[To do]:
Give a verbatim repeat of the lines that run from the line containing "621 284 7992" to the end of the data below.

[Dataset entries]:
════════════════

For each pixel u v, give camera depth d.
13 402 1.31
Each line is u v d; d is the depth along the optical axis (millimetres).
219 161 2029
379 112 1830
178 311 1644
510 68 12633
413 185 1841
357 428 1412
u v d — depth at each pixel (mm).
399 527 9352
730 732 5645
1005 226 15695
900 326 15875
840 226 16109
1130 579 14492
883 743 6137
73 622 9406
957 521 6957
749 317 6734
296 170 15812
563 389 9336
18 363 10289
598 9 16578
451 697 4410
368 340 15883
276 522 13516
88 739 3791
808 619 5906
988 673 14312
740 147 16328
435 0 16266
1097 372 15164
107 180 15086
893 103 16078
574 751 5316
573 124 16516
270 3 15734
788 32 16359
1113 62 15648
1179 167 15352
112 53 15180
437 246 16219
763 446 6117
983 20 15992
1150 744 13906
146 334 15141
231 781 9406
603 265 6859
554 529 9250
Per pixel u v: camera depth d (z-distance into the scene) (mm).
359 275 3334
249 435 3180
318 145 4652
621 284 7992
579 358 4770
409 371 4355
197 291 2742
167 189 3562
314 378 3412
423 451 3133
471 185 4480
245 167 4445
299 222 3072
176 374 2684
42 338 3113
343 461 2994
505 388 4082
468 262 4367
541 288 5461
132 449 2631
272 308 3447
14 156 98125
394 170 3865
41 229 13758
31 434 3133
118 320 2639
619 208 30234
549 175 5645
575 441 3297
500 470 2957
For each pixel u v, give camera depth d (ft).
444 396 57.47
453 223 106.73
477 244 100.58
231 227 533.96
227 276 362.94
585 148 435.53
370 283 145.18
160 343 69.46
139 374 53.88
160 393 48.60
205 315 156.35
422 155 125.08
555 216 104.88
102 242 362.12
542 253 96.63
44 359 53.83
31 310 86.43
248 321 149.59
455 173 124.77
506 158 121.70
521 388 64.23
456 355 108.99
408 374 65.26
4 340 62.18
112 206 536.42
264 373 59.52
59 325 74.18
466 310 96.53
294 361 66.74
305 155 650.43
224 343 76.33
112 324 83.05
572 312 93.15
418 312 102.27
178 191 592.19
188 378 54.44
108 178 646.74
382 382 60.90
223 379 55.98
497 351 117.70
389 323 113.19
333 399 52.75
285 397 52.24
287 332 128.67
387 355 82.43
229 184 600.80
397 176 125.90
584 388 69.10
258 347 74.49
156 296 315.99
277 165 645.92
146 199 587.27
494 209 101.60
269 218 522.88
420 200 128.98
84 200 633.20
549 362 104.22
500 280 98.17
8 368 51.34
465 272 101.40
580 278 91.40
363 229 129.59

════════════════

[Solved exercise]:
621 284 7992
579 358 4770
409 371 4355
197 291 2742
167 189 3562
314 378 3412
423 451 3133
471 185 4480
245 167 4445
299 222 3072
176 374 2684
42 338 3113
343 461 2994
505 388 4082
468 262 4367
541 288 5461
132 449 2631
272 308 3447
14 156 98125
394 170 3865
41 229 13758
31 434 3133
118 320 2639
619 208 30234
549 175 5645
575 441 3297
500 470 2957
For each pixel u v, give camera depth d (ft).
444 396 57.47
453 223 106.73
477 244 100.58
231 227 533.96
227 276 362.94
585 148 435.53
370 283 145.18
160 343 69.46
139 374 53.88
160 393 48.60
205 315 156.35
422 155 125.08
555 216 104.88
102 242 362.12
542 253 96.63
44 359 53.83
31 310 86.43
248 321 149.59
455 173 124.77
506 158 121.70
521 388 64.23
456 355 108.99
408 374 65.26
4 340 62.18
112 206 536.42
264 373 59.52
59 325 74.18
466 310 96.53
294 361 66.74
305 155 650.43
224 343 76.33
112 324 83.05
572 312 93.15
418 312 102.27
178 191 592.19
188 378 54.44
108 178 646.74
382 382 60.90
223 379 55.98
497 351 117.70
389 323 113.19
333 399 52.75
285 397 52.24
287 332 128.67
387 355 82.43
229 184 600.80
397 176 125.90
584 388 69.10
258 347 74.49
156 296 315.99
277 165 645.92
146 199 587.27
494 209 101.60
269 218 522.88
420 200 128.98
84 200 633.20
549 362 104.22
500 280 98.17
8 368 51.34
465 272 101.40
580 278 91.40
363 229 129.59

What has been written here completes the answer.